-- Prompt --
Where the records hold the string "website", show the whole line it sits on.

-- Recorded information --
*** Begin section ***
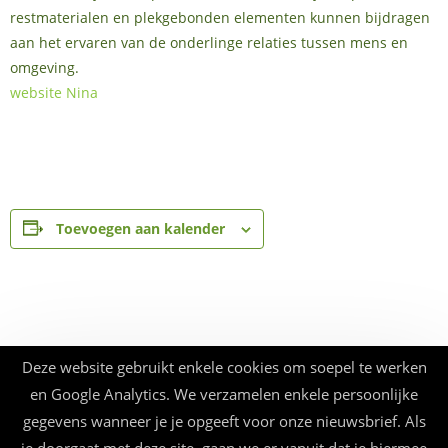
restmaterialen en plekgebonden elementen kunnen bijdragen
aan het ervaren van de onderlinge relaties tussen mens en
omgeving.
website Nina
Toevoegen aan kalender
Deze website gebruikt enkele cookies om soepel te werken
en Google Analytics. We verzamelen enkele persoonlijke
gegevens wanneer je je opgeeft voor onze nieuwsbrief. Als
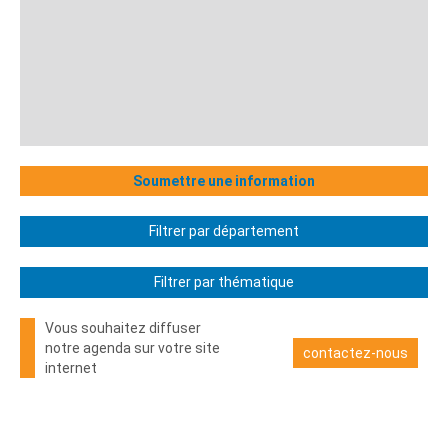
Soumettre une information
Filtrer par département
Filtrer par thématique
Vous souhaitez diffuser
notre agenda sur votre site
contactez-nous
internet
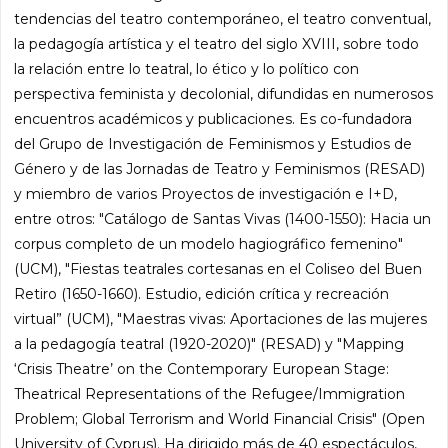
tendencias del teatro contemporáneo, el teatro conventual,
la pedagogía artística y el teatro del siglo XVIII, sobre todo
la relación entre lo teatral, lo ético y lo político con
perspectiva feminista y decolonial, difundidas en numerosos
encuentros académicos y publicaciones. Es co-fundadora
del Grupo de Investigación de Feminismos y Estudios de
Género y de las Jornadas de Teatro y Feminismos (RESAD)
y miembro de varios Proyectos de investigación e I+D,
entre otros: "Catálogo de Santas Vivas (1400-1550): Hacia un
corpus completo de un modelo hagiográfico femenino"
(UCM), "Fiestas teatrales cortesanas en el Coliseo del Buen
Retiro (1650-1660). Estudio, edición crítica y recreación
virtual” (UCM), "Maestras vivas: Aportaciones de las mujeres
a la pedagogía teatral (1920-2020)" (RESAD) y "Mapping
‘Crisis Theatre’ on the Contemporary European Stage:
Theatrical Representations of the Refugee/Immigration
Problem; Global Terrorism and World Financial Crisis" (Open
University of Cyprus). Ha dirigido más de 40 espectáculos,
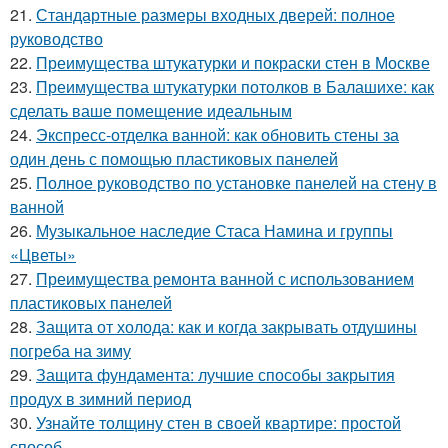
21.
Стандартные размеры входных дверей: полное
руководство
22.
Преимущества штукатурки и покраски стен в Москве
23.
Преимущества штукатурки потолков в Балашихе: как
сделать ваше помещение идеальным
24.
Экспресс-отделка ванной: как обновить стены за
один день с помощью пластиковых панелей
25.
Полное руководство по установке панелей на стену в
ванной
26.
Музыкальное наследие Стаса Намина и группы
«Цветы»
27.
Преимущества ремонта ванной с использованием
пластиковых панелей
28.
Защита от холода: как и когда закрывать отдушины
погреба на зиму
29.
Защита фундамента: лучшие способы закрытия
продух в зимний период
30.
Узнайте толщину стен в своей квартире: простой
способ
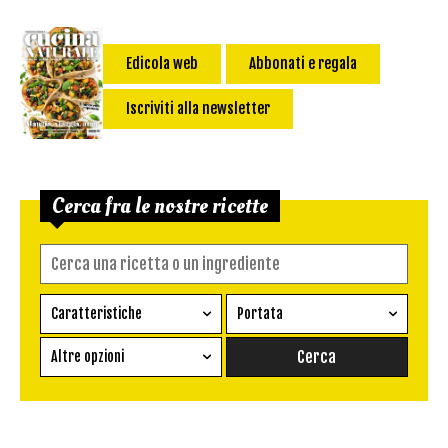
Edicola web
Abbonati e regala
Iscriviti alla newsletter
Cerca fra le nostre ricette
Caratteristiche
Portata
Ricetta vegetariana
Antipasto
Altre opzioni
Senza glutine
Conserva
Difficoltà
Senza latte e derivati
Contorno
senza uova
Dessert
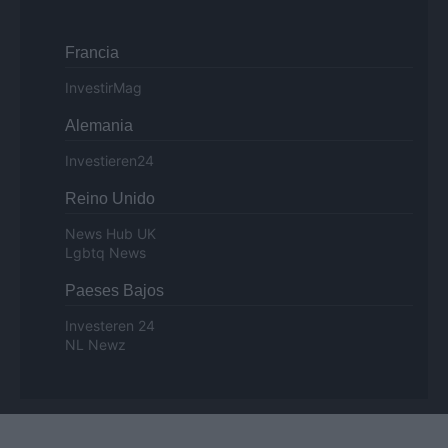
Francia
InvestirMag
Alemania
Investieren24
Reino Unido
News Hub UK
Lgbtq News
Paeses Bajos
Investeren 24
NL Newz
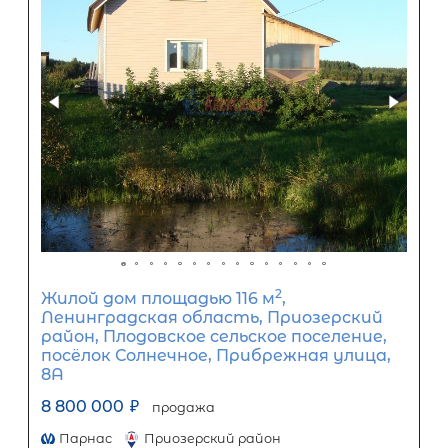
организацией. Кредит предоставляется банками-партнерам
носит информационный характер и не является окончатель
точного расчета платежей по кредиту и предоставления и
об условиях кредитования обратитесь к менеджерам нашей 
(Санкт-Петербург ул. Боткинская д. 15 тел. +7(812) 200-4000 )
Популярное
*** End section ***
-- Written solution --
website Nina
Deze website gebruikt enkele cookies om soepel te werken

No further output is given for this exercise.